In the ordinary course of business, the Corporation sells the guaranteed portion of SBA loans, as well as participation interests in other originated loans, to third parties. The Corporation has a continuing involvement in each of the transferred lending arrangements by way of relationship management, servicing the loans, as well as being subject to normal and customary requirements of the SBA loan program; however, there are no further obligations to the third-party participant required of the Corporation, other than standard representations and warranties related to sold amounts. In the event of a loss resulting from default and a determination by the SBA that there is a deficiency in the manner in which the loan was originated, funded or serviced by the Corporation, the SBA may require the Corporation to repurchase the loan, deny its liability under the guaranty, reduce the amount of the guaranty, or, if it has already paid under the guaranty, seek recovery of the principal loss related to the deficiency from the Corporation. The Corporation must comply with applicable SBA regulations in order to maintain the guaranty. In addition, the Corporation retains the option to repurchase the sold guaranteed portion of an SBA loan if the loan defaults.
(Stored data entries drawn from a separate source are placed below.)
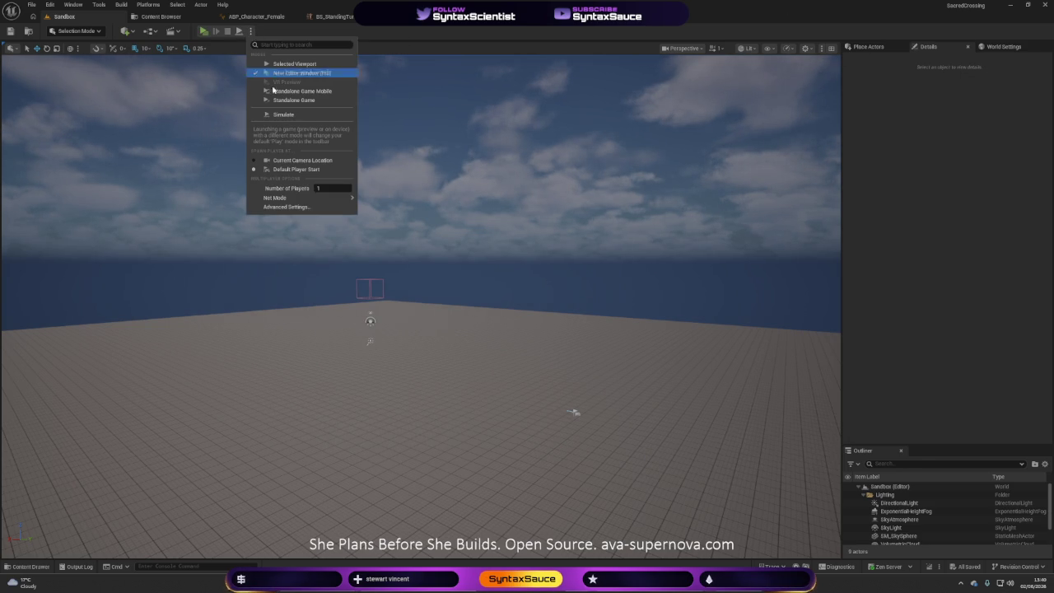
mouse_move(318, 202)
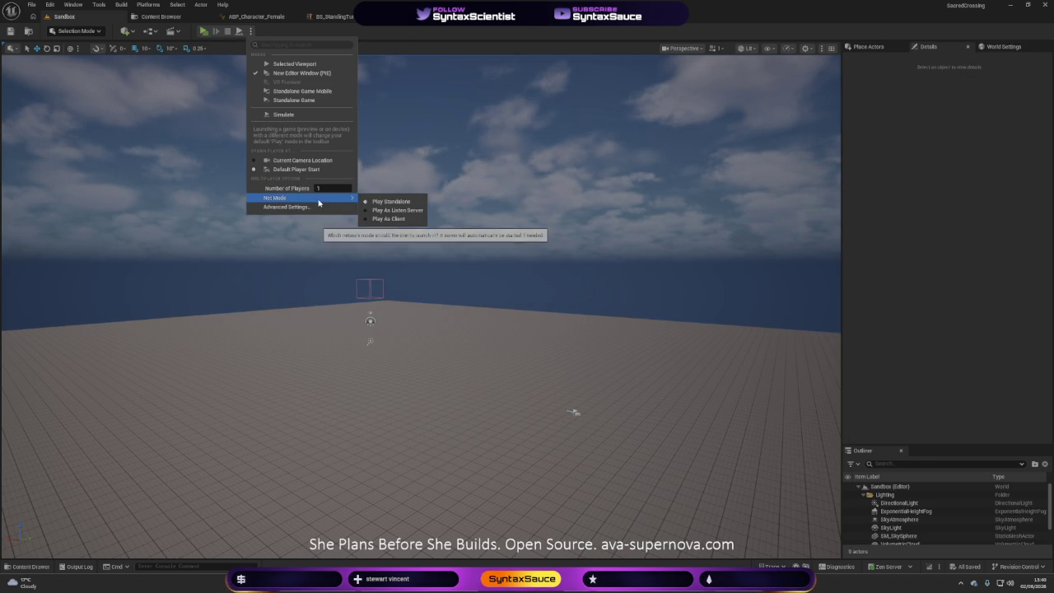
left_click(389, 218)
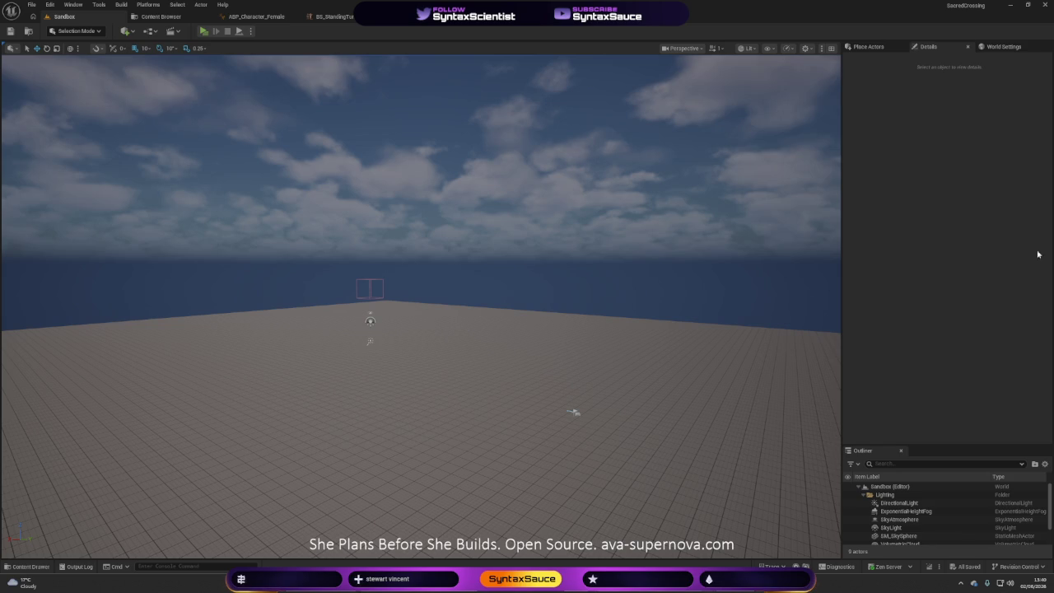
left_click(334, 16)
Management has assessed estimated losses inherent in the outstanding guaranteed portion of SBA loans sold in accordance with ASC 450, Contingencies, and determined a recourse reserve based on the probability of future losses for these loans to be $1.7 million at December 31, 2016, which is reported in accrued interest payable and other liabilities on the Consolidated Balance Sheets. No recourse reserve was recorded as of December 31, 2015. To date, the Corporation has not experienced significant losses related to the guaranteed portion of SBA loans.

The summary of the activity in the SBA recourse reserve for the year ended December 31, 2016 is as follows:
 
 
At December 31,
 
 
2016
 
 
(In Thousands)
Balance at the beginning of the period
 
$

SBA recourse provision
 
2,068

Charge-offs, net
 
(318
)
Balance at the end of the period
 
$
1,750


In the normal course of business, various legal proceedings involving the Corporation are pending. Management, based upon advice from legal counsel, does not anticipate any significant losses as a result of these actions. Management believes that any liability arising from any such proceedings currently existing or threatened will not have a material adverse effect on the Corporation’s financial position, results of operations and cash flows.